● **WHAT IS BEING ASKED**:
Using the listing below, return every line that includes "Prostate".

● **GIVEN INFORMATION**:
┄┄┄┄┄┄┄┄┄┄┄┄┄┄┄┄┄┄┄┄

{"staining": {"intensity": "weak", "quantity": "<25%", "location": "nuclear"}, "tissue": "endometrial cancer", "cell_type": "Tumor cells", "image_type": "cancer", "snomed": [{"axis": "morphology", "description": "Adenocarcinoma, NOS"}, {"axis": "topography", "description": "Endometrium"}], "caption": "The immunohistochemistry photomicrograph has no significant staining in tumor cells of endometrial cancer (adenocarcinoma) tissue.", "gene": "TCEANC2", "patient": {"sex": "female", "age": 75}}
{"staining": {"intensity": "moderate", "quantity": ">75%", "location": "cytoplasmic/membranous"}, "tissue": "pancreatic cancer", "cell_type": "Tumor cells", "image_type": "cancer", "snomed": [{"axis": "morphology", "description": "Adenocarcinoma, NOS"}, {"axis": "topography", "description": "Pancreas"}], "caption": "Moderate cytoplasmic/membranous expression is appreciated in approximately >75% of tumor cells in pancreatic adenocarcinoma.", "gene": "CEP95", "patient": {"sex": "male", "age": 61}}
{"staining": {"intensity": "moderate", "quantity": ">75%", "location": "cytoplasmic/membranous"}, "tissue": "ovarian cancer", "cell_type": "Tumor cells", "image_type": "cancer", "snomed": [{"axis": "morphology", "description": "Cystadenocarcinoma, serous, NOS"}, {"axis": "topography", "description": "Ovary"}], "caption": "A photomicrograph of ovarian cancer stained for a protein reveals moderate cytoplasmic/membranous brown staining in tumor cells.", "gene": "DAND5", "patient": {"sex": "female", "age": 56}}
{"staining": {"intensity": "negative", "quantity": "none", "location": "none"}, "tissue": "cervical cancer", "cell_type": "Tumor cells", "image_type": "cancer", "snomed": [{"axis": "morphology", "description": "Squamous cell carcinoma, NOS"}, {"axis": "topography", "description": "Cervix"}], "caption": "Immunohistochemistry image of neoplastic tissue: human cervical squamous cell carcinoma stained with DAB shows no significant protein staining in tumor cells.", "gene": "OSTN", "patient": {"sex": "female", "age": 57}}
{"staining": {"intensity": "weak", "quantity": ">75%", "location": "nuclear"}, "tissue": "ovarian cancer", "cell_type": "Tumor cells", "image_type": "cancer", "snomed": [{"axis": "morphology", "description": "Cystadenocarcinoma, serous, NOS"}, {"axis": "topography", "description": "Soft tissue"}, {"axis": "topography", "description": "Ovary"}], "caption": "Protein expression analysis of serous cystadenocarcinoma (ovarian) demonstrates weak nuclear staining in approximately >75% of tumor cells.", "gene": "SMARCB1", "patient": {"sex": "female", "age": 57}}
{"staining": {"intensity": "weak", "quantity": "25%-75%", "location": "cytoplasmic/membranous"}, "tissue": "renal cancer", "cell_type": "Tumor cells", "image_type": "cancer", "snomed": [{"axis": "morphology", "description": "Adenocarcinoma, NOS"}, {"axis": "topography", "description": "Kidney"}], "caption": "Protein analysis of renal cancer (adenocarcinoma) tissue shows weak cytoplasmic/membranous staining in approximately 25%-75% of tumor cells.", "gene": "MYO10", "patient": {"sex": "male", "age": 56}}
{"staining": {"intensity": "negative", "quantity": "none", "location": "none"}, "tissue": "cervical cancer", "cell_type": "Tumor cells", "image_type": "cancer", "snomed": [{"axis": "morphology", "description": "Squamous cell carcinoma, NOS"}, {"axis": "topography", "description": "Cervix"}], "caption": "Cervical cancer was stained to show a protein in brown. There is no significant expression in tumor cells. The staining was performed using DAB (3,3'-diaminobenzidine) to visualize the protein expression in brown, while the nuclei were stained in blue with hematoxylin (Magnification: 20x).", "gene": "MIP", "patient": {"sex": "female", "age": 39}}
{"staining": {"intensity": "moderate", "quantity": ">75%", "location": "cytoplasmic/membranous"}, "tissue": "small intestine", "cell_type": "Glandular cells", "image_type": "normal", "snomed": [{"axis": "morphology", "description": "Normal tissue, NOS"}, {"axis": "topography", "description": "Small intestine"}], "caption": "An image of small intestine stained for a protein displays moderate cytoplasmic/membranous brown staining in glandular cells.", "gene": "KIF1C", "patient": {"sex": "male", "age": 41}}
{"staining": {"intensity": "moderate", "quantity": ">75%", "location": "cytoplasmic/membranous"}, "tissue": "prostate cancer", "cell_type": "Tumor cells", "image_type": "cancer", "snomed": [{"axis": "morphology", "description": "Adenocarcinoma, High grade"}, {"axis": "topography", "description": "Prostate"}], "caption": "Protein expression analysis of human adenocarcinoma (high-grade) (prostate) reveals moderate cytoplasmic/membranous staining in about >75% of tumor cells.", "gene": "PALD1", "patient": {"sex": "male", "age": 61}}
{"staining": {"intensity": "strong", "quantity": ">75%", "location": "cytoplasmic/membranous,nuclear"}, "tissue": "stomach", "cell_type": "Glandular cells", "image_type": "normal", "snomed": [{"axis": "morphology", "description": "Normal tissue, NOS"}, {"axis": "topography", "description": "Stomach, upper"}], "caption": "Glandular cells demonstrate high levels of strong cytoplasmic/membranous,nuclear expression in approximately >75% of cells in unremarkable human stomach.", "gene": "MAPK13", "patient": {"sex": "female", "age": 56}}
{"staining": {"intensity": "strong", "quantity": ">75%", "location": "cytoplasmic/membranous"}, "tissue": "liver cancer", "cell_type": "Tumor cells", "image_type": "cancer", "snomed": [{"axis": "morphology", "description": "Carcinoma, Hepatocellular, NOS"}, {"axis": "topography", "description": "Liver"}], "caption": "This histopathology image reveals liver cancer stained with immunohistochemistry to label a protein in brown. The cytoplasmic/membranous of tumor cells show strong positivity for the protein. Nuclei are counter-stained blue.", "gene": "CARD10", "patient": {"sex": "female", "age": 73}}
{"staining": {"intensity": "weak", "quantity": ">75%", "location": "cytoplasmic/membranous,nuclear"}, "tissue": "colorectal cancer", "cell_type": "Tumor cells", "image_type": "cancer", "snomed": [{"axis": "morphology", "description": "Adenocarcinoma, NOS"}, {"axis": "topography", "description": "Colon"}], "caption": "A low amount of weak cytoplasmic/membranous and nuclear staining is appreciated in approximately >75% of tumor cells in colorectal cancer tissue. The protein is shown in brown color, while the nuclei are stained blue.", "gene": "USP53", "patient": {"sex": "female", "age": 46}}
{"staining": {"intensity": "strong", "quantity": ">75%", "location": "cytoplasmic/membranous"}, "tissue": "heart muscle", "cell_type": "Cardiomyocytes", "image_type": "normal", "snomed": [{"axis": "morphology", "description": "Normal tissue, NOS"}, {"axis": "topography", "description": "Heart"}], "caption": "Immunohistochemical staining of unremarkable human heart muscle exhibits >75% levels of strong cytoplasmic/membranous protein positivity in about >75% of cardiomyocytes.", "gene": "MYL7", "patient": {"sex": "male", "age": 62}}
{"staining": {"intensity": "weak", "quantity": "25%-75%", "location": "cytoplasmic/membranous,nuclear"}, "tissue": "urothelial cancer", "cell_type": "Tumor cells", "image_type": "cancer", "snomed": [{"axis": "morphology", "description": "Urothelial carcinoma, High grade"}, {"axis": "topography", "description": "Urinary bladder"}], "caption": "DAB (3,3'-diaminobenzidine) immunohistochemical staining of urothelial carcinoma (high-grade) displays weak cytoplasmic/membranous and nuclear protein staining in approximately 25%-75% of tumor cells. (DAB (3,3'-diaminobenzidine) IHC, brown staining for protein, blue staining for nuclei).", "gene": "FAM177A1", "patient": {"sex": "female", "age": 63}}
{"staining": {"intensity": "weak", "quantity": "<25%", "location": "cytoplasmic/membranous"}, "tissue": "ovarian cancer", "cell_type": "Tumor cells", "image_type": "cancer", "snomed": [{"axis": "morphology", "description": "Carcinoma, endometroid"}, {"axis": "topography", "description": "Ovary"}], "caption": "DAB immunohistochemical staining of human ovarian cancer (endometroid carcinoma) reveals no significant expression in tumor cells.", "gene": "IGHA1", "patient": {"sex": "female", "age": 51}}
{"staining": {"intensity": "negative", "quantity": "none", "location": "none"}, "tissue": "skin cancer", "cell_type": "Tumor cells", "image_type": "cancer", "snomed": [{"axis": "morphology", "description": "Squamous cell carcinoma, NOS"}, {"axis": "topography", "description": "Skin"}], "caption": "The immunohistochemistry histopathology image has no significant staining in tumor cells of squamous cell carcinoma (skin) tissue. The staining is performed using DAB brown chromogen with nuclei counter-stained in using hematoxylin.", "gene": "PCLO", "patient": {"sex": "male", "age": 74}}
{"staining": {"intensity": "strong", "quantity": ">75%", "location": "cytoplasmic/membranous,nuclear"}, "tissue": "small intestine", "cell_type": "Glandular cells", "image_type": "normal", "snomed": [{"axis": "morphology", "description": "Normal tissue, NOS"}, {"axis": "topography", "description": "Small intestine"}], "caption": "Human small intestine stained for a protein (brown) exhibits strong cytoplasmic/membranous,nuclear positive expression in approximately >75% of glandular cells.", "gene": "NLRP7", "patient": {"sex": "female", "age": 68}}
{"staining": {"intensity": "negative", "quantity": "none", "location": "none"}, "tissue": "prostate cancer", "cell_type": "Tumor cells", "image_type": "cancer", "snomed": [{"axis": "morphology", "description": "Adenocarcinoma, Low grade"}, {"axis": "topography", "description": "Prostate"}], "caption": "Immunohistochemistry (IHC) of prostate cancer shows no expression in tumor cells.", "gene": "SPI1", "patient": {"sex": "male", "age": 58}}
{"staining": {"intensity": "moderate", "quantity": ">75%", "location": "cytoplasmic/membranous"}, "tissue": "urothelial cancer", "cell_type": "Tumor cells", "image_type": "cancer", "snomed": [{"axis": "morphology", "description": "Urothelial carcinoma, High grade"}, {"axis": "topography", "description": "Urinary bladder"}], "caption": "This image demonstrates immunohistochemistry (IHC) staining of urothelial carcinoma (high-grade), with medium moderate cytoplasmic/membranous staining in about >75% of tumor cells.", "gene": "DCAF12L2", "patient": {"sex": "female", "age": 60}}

┄┄┄┄┄┄┄┄┄┄┄┄┄┄┄┄┄┄┄┄

● **RESPONSE AREA**:
{"staining": {"intensity": "moderate", "quantity": ">75%", "location": "cytoplasmic/membranous"}, "tissue": "prostate cancer", "cell_type": "Tumor cells", "image_type": "cancer", "snomed": [{"axis": "morphology", "description": "Adenocarcinoma, High grade"}, {"axis": "topography", "description": "Prostate"}], "caption": "Protein expression analysis of human adenocarcinoma (high-grade) (prostate) reveals moderate cytoplasmic/membranous staining in about >75% of tumor cells.", "gene": "PALD1", "patient": {"sex": "male", "age": 61}}
{"staining": {"intensity": "negative", "quantity": "none", "location": "none"}, "tissue": "prostate cancer", "cell_type": "Tumor cells", "image_type": "cancer", "snomed": [{"axis": "morphology", "description": "Adenocarcinoma, Low grade"}, {"axis": "topography", "description": "Prostate"}], "caption": "Immunohistochemistry (IHC) of prostate cancer shows no expression in tumor cells.", "gene": "SPI1", "patient": {"sex": "male", "age": 58}}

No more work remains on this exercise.